Let me begin my devotional to Maca by admitting that, the first time I tried it, I disliked it. I purchased a chocolate bar containing both Maca and the promise that Maca added a malted taste to chocolate. Expecting a vegan replacement for the malted milk balls I used to eat, I bought the chocolate. With the first bite, I resolved never to buy another one. I can’t put my finger (or tastebuds) on just why I disliked it, other than to say the taste was funky. As someone who spends way too much quality time with her thesaurus, I hate to settle for funky but funky it tasted. And then one day, because I’m a believer in second chances and I was looking for additives to thicken my smoothies AND I found some at a heavily reduced price, I purchased Maca powder. Maybe I was wrong, I thought. Maybe it really is tasty. What I did not like in the chocolate, I found delightful in smoothies. And, the addition made a suitably viscous smoothie.

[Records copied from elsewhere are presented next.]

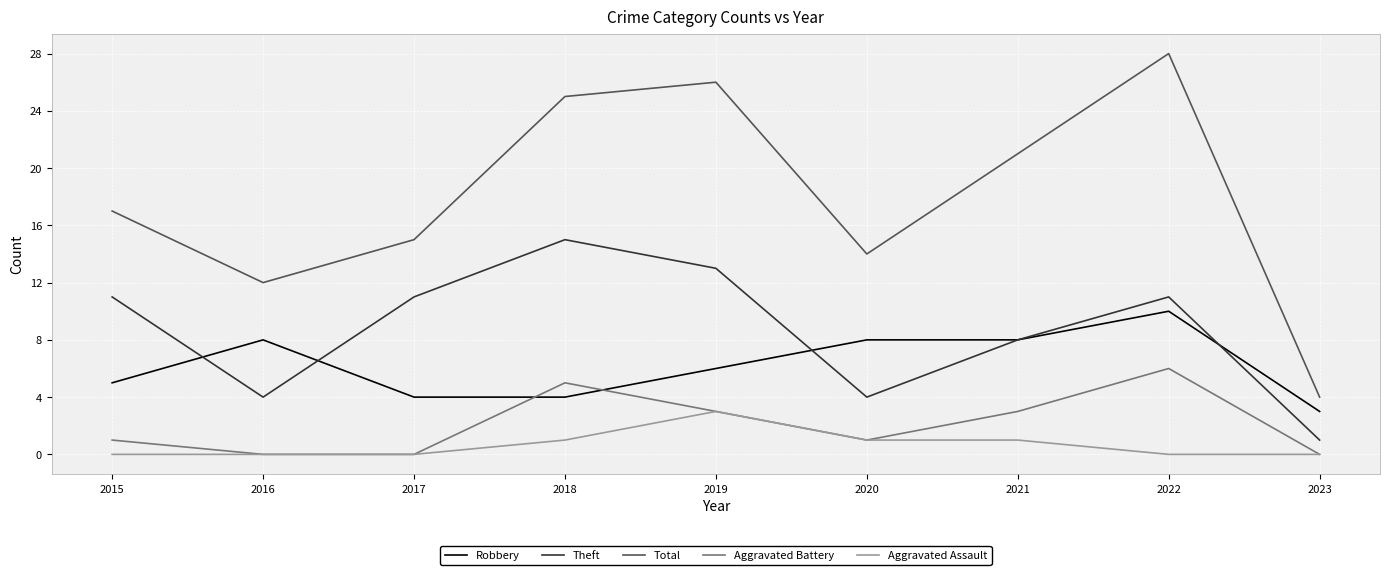

Reading left to right, transcribe all the data shown in this chart.

Robbery: 5	8	4	4	6	8	8	10	3
Theft: 11	4	11	15	13	4	8	11	1
Total: 17	12	15	25	26	14	21	28	4
Aggravated Battery: 1	0	0	5	3	1	3	6	0
Aggravated Assault: 0	0	0	1	3	1	1	0	0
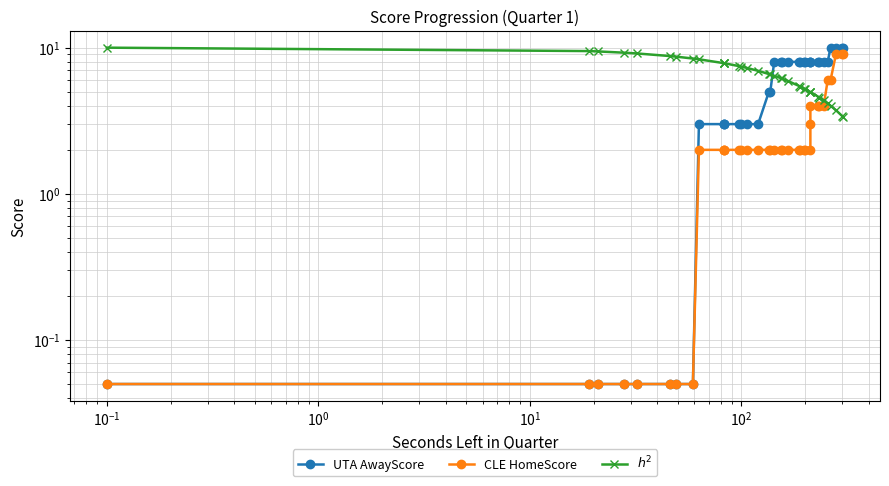

True or false: CLE HomeScore has more than 1 points higher than both neighbors.

False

So, why is Maca called a ‘Superfood’? It’s a root from the radish family and has been a vegetable crop in Peru for 3000 years and is touted as having numerous health benefits, including being high in B vitamins and Iron and increasing energy. Maca is recommended for sufferers of anemia and Chronic Fatigue Syndrome but any positive effect is anecdotal. There is no scientific evidence that Maca has any health benefit at all. However, there is no scientific evidence that says it doesn’t. I’m willing to give 3000 years of agriculture a try: responsibly, of course. There are warnings about over-consumption of Maca, but I think over-consumption of anything is a problem. There is also a warning that people dealing with endometriosis should avoid Maca because it could have an estrogenic effect and exacerbate symptoms.
I don’t find that it does. I feel energized when I have my Maca-mixed smoothies in the morning and, as I need to be carried through a full day of writing and my job, I need all the energy and clarity of mind I can get. But, is it the Maca or the greens in the Amazing Meal? It’s hard to say. I have not experienced a worsening of my symptoms or any fat gain (quite the opposite, in fact, but I think that has more to do with cutting back on salt, caffeine, oil, and sugar rather than the addition of Maca). Considering the pros and cons as well as the adage ‘all things in moderation’, I only use a TSP of Maca two to three times a week. Perhaps the health benefits are merely anecdotal but I feel able to breeze through my day when I add Maca and I like the taste in my smoothies. I can get used to malted-butterscotch-chocolate tasting breakfasts.